À l’inverse de la reliance, la déliance c’est ce qui délie la personne de ses racines. Cela ne veut pas dire qu’elle est privée d’information et qu’elle n’est pas réseautée, mais qu’elle est déracinée.
La déliance est un phénomène culturel qui accompagne le développement des sociétés occidentales contemporaines.
Chez les personnes en situation critique de rupture sociale la déliance est profonde; elle atteint toutes les sphères de la vie d’une personne.
On peut ici parler de problème de santé relationnelle, selon l’expression de Léonie Couture.
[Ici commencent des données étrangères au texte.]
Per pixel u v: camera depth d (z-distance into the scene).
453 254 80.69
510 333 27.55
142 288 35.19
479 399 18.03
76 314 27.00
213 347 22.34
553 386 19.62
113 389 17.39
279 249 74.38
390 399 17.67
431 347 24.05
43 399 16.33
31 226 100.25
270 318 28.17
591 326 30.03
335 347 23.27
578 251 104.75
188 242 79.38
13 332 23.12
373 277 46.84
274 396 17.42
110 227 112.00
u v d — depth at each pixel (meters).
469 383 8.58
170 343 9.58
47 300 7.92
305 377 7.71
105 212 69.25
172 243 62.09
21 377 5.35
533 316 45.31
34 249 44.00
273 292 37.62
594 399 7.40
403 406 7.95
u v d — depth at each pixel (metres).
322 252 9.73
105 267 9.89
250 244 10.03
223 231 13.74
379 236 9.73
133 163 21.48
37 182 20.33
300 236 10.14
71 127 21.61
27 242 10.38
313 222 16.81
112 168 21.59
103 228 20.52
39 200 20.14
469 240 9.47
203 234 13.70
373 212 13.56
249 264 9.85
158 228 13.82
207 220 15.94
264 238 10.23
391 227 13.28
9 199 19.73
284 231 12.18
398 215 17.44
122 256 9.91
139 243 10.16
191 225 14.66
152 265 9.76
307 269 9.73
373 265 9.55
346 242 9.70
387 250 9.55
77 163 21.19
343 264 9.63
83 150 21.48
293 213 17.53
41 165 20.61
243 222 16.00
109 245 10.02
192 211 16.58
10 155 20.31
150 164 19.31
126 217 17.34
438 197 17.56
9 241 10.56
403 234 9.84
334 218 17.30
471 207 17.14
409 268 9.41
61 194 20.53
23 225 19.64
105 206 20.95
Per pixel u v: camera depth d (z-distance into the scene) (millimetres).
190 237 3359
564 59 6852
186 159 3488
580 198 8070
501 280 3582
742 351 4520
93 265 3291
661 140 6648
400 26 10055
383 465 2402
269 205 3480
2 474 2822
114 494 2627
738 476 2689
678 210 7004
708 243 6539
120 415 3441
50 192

Deux stratégies prennent en compte spécifiquement l’importance du besoin de reliance des personnes en situation critique de rupture sociale :
Le développement d’une culture de l’accompagnement;
Le développement d’une culture de collaboration interorganisationnelle communautaire/publique.
Pour développer une culture de l’accompagnement :
Distinguer l’accompagnement du suivi;
Placer le savoir expérientiel au centre de l’approche.
Pour développer une culture de collaboration interorganisationnelle :
Placer le développement de la collaboration interorganisationnelle au centre des responsabilités des gestionnaires et des intervenants;
Passer du rapport de force centré sur les intérêts des organisations, à l’engagement et la confiance centrés sur les intérêts des personnes.